Would you output the entries below only from the line containing "## 🎯 **Performance Metrics Explained**" through the line containing "- **Target**: > 1.0", exactly as they stand and with both ends included?

--------

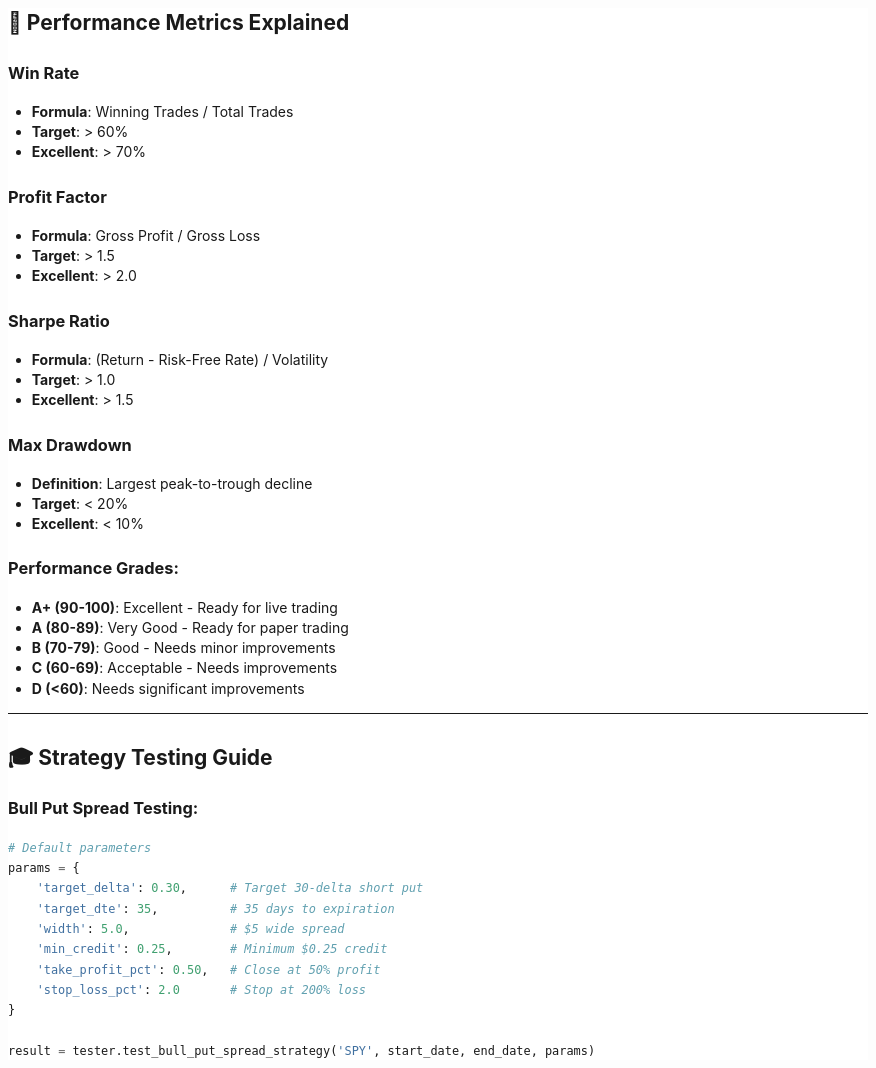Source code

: 
## 🎯 **Performance Metrics Explained**

### **Win Rate**
- **Formula**: Winning Trades / Total Trades
- **Target**: > 60%
- **Excellent**: > 70%

### **Profit Factor**
- **Formula**: Gross Profit / Gross Loss
- **Target**: > 1.5
- **Excellent**: > 2.0

### **Sharpe Ratio**
- **Formula**: (Return - Risk-Free Rate) / Volatility
- **Target**: > 1.0
- **Excellent**: > 1.5

### **Max Drawdown**
- **Definition**: Largest peak-to-trough decline
- **Target**: < 20%
- **Excellent**: < 10%

### **Performance Grades**:
- **A+ (90-100)**: Excellent - Ready for live trading
- **A (80-89)**: Very Good - Ready for paper trading
- **B (70-79)**: Good - Needs minor improvements
- **C (60-69)**: Acceptable - Needs improvements
- **D (<60)**: Needs significant improvements

---

## 🎓 **Strategy Testing Guide**

### **Bull Put Spread Testing:**
```python
# Default parameters
params = {
    'target_delta': 0.30,      # Target 30-delta short put
    'target_dte': 35,          # 35 days to expiration
    'width': 5.0,              # $5 wide spread
    'min_credit': 0.25,        # Minimum $0.25 credit
    'take_profit_pct': 0.50,   # Close at 50% profit
    'stop_loss_pct': 2.0       # Stop at 200% loss
}

result = tester.test_bull_put_spread_strategy('SPY', start_date, end_date, params)
```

--------

# [Exercise response]
## 🎯 **Performance Metrics Explained**

### **Win Rate**
- **Formula**: Winning Trades / Total Trades
- **Target**: > 60%
- **Excellent**: > 70%

### **Profit Factor**
- **Formula**: Gross Profit / Gross Loss
- **Target**: > 1.5
- **Excellent**: > 2.0

### **Sharpe Ratio**
- **Formula**: (Return - Risk-Free Rate) / Volatility
- **Target**: > 1.0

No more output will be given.